- _What is needed_
Scan the records beneath this line for the line holding "177 341 3533" and the line holding "243 108 17.09", then transcribe exactly those two and all lines between.

================

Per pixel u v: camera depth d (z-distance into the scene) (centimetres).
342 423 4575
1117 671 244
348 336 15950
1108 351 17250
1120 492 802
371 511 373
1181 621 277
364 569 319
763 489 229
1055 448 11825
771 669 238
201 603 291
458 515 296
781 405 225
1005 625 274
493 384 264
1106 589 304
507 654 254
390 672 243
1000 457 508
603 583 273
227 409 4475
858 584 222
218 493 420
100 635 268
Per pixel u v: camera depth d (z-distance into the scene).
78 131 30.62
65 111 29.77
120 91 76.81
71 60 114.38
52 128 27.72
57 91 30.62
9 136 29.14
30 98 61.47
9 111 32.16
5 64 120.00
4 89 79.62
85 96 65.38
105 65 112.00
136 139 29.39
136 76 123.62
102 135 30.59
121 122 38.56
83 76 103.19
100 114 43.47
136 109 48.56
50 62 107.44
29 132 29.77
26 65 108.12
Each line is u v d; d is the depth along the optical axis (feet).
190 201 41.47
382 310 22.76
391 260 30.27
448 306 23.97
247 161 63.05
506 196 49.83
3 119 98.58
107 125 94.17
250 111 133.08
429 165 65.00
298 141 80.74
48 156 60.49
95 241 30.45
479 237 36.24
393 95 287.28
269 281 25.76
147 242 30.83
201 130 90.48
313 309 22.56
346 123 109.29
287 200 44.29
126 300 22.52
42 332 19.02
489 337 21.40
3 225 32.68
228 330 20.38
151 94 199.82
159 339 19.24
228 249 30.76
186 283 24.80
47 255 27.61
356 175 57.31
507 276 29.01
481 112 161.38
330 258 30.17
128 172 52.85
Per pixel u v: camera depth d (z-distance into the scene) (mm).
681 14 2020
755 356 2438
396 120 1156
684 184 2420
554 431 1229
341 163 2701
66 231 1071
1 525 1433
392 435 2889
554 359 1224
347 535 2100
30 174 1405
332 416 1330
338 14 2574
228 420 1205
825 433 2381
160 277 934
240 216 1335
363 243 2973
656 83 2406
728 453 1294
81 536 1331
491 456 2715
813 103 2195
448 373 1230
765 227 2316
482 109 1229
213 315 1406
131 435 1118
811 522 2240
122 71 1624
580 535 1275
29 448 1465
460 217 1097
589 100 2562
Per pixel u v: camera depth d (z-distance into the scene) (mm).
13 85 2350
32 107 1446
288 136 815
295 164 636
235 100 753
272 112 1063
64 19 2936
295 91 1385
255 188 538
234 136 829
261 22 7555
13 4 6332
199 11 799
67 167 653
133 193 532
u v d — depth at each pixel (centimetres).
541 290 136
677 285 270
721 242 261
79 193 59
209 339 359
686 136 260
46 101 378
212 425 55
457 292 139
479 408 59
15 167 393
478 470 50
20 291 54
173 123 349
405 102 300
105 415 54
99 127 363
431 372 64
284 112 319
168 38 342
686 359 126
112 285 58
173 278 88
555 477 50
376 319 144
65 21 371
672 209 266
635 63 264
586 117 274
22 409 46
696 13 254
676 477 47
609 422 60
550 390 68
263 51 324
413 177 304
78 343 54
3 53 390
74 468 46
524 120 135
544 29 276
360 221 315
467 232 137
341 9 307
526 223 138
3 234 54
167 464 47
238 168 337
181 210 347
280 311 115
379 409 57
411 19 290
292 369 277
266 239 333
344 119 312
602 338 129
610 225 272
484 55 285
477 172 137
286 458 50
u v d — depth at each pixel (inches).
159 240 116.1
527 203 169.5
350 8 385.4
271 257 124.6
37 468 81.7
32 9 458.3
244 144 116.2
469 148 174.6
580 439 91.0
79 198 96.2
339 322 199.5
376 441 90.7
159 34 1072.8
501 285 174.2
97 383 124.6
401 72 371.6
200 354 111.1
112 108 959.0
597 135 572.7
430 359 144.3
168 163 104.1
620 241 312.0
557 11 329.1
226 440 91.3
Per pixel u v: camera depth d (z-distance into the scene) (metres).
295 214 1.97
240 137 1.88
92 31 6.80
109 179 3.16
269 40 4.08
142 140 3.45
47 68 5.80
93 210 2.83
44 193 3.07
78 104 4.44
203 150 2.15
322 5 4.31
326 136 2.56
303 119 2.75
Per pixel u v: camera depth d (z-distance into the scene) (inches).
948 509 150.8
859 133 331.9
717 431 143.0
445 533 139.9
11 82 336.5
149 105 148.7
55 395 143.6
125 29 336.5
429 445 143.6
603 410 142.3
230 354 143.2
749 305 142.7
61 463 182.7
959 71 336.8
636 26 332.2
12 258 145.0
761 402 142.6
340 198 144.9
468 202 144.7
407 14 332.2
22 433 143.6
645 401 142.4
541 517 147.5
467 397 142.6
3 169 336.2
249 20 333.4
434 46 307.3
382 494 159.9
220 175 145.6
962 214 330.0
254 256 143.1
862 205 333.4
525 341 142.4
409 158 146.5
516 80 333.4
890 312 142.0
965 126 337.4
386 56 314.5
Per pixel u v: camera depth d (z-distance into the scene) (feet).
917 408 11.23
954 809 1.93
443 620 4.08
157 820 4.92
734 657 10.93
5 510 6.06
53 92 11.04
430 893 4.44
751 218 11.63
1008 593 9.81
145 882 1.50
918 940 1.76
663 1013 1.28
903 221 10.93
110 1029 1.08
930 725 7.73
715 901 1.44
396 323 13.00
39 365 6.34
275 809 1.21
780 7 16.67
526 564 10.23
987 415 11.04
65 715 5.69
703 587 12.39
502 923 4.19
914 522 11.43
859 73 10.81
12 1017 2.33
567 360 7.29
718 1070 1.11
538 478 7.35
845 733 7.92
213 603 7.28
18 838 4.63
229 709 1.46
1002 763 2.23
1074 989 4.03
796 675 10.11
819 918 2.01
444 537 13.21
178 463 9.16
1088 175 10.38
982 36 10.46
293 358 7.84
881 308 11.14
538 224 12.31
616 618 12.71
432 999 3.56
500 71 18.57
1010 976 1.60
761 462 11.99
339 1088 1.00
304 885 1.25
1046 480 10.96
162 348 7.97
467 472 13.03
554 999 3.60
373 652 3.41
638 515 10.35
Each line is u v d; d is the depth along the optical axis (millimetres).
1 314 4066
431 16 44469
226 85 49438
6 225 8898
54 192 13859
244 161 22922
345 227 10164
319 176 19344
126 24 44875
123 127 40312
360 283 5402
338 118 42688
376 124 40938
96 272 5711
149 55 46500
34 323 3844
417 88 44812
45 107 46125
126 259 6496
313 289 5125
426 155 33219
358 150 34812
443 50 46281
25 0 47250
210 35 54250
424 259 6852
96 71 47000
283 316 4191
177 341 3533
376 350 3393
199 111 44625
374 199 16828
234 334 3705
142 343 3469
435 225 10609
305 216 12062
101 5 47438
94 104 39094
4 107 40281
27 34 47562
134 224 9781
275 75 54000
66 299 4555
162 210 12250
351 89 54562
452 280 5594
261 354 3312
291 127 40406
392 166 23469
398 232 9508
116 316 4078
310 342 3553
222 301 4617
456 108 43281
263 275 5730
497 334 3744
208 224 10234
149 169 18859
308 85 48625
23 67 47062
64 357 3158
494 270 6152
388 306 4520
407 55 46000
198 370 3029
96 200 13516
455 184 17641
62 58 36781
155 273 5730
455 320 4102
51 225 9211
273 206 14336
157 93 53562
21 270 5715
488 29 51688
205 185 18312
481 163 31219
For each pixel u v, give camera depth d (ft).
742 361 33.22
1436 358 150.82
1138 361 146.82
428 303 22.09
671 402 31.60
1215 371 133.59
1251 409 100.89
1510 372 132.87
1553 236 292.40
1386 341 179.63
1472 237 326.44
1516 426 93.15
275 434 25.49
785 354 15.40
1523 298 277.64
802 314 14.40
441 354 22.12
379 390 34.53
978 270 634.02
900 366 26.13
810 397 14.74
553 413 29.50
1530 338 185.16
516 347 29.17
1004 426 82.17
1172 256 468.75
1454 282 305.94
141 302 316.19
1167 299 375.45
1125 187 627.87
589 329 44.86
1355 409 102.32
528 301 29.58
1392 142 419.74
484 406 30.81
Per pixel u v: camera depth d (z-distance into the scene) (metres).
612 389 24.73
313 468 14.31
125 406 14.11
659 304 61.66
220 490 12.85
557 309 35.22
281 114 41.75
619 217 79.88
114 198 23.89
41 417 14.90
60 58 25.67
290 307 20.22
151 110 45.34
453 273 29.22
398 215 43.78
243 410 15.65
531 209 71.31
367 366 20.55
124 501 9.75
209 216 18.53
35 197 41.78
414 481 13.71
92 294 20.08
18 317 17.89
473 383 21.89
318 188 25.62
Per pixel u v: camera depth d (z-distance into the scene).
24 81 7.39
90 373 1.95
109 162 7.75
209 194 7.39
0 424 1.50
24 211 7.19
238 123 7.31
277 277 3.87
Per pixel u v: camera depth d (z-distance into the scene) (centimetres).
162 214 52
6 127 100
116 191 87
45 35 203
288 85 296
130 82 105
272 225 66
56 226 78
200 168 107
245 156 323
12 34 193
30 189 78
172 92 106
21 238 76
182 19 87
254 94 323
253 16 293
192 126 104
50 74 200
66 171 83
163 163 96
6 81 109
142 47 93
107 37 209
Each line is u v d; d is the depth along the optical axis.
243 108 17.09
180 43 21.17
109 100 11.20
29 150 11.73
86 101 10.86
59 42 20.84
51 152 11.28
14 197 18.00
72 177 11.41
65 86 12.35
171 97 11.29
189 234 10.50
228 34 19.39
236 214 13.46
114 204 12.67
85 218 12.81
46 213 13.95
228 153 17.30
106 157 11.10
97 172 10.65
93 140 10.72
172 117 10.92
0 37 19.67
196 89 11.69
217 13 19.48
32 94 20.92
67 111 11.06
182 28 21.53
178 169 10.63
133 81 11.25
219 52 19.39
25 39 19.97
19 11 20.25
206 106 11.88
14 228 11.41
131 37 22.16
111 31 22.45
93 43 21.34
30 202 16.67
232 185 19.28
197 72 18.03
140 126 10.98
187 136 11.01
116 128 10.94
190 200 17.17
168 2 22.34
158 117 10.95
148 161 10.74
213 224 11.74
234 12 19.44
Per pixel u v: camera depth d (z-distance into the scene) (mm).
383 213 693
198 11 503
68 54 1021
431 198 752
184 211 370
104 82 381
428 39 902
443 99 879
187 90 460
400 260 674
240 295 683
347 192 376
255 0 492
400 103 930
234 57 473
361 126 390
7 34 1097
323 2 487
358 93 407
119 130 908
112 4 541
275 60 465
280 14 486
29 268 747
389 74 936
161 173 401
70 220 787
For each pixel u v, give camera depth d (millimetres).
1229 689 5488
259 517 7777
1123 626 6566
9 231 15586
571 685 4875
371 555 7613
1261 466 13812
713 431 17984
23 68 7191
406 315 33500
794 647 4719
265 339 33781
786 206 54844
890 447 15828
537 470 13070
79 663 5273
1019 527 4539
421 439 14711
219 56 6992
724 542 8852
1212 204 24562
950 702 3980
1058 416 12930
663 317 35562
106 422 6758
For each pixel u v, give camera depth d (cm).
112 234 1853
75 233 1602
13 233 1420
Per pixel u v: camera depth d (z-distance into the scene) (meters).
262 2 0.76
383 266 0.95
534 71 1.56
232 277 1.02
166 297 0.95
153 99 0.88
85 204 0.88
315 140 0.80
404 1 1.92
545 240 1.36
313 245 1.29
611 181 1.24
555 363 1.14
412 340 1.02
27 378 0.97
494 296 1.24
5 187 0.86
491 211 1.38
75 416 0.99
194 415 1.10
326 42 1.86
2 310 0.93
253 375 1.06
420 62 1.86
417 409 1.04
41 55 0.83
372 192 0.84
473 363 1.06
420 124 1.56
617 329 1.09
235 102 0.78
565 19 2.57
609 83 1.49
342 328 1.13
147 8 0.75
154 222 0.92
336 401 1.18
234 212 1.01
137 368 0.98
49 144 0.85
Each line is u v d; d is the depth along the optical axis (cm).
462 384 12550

================

- _Worked solution_
177 341 3533
376 350 3393
199 111 44625
374 199 16828
234 334 3705
142 343 3469
435 225 10609
305 216 12062
101 5 47438
94 104 39094
4 107 40281
27 34 47562
134 224 9781
275 75 54000
66 299 4555
162 210 12250
351 89 54562
452 280 5594
261 354 3312
291 127 40406
392 166 23469
398 232 9508
116 316 4078
310 342 3553
222 301 4617
456 108 43281
263 275 5730
497 334 3744
208 224 10234
149 169 18859
308 85 48625
23 67 47062
64 357 3158
494 270 6152
388 306 4520
407 55 46000
198 370 3029
96 200 13516
455 184 17641
62 58 36781
155 273 5730
455 320 4102
51 225 9211
273 206 14336
157 93 53562
21 270 5715
488 29 51688
205 185 18312
481 163 31219
For each pixel u v, give camera depth d (ft).
742 361 33.22
1436 358 150.82
1138 361 146.82
428 303 22.09
671 402 31.60
1215 371 133.59
1251 409 100.89
1510 372 132.87
1553 236 292.40
1386 341 179.63
1472 237 326.44
1516 426 93.15
275 434 25.49
785 354 15.40
1523 298 277.64
802 314 14.40
441 354 22.12
379 390 34.53
978 270 634.02
900 366 26.13
810 397 14.74
553 413 29.50
1530 338 185.16
516 347 29.17
1004 426 82.17
1172 256 468.75
1454 282 305.94
141 302 316.19
1167 299 375.45
1125 187 627.87
589 329 44.86
1355 409 102.32
528 301 29.58
1392 142 419.74
484 406 30.81
Per pixel u v: camera depth d (z-distance into the scene) (metres).
612 389 24.73
313 468 14.31
125 406 14.11
659 304 61.66
220 490 12.85
557 309 35.22
281 114 41.75
619 217 79.88
114 198 23.89
41 417 14.90
60 58 25.67
290 307 20.22
151 110 45.34
453 273 29.22
398 215 43.78
243 410 15.65
531 209 71.31
367 366 20.55
124 501 9.75
209 216 18.53
35 197 41.78
414 481 13.71
92 294 20.08
18 317 17.89
473 383 21.89
318 188 25.62
Per pixel u v: camera depth d (z-distance into the scene).
24 81 7.39
90 373 1.95
109 162 7.75
209 194 7.39
0 424 1.50
24 211 7.19
238 123 7.31
277 277 3.87
Per pixel u v: camera depth d (z-distance into the scene) (centimetres).
162 214 52
6 127 100
116 191 87
45 35 203
288 85 296
130 82 105
272 225 66
56 226 78
200 168 107
245 156 323
12 34 193
30 189 78
172 92 106
21 238 76
182 19 87
254 94 323
253 16 293
192 126 104
50 74 200
66 171 83
163 163 96
6 81 109
142 47 93
107 37 209
Each line is u v d; d is the depth along the optical axis.
243 108 17.09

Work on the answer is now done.